The CITE Architecture Technology-independent, machine-actionable citation of scholarly resources

Publishing citable data models

The CITE interchange format (CEX) defines a simple delimited-text format for serializing citable data. It follows the three fundamental models that the CITE Architecture has defined: for citable text, citable collections of objects, and relations of citable objects. The CEX format also supports specification of a further, more specialized model for individual CITE Collections within a datamodels block. This is roughly analogous to identifying a specific schema within a general relational database format, or a specific document type within a general XML text structure.

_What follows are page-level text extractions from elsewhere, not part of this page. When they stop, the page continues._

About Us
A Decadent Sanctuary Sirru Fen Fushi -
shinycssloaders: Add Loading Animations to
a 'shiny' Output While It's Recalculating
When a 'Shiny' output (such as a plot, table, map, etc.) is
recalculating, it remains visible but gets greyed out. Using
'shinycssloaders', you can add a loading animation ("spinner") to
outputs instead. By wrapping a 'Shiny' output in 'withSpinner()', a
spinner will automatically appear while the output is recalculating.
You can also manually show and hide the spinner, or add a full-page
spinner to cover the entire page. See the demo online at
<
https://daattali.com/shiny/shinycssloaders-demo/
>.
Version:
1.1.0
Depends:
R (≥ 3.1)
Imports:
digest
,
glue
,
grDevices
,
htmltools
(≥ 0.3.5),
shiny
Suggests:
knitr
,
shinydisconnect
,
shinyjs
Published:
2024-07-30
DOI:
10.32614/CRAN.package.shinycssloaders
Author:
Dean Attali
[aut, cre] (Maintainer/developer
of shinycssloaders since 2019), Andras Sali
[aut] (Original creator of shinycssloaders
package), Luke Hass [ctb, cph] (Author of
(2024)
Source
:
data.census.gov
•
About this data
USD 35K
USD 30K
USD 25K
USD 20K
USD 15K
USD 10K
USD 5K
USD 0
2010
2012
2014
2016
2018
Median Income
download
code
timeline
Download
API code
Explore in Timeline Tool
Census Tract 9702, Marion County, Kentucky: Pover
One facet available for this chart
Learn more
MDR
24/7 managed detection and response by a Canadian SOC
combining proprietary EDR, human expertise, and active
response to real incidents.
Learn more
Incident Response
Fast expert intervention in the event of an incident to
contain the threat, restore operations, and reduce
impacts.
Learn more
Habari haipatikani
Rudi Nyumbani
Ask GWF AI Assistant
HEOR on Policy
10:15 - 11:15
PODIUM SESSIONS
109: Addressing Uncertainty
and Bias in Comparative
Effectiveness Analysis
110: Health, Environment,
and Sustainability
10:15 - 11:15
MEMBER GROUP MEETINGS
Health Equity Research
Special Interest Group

Within a datamodels block, individual models are of course identified by a URN. This suggests that we should also explicitly identify the CITE Architecture’s fundamental models of texts, collections and relations with URNs, rather than tacitly assuming them. Today, we’re adding to the CITE Archtiecture web site a CITE Collection of data models defined by the CITE Architecture project. It has an absolutely minimal structure: in addition to a necessary identifier and a brief human-readable label, just a description with pointers to where to find fuller information for each model.

We’re accustomed to the idea that for scholarship to be replicable, data must be citable. But datasets are only intelligible if their structure and the semantic model underlying the structure are also known. By adding this small CITE Collection to a larger CITE archive, projects can identify the data models they use as unambiguously as they identify the rest of their content.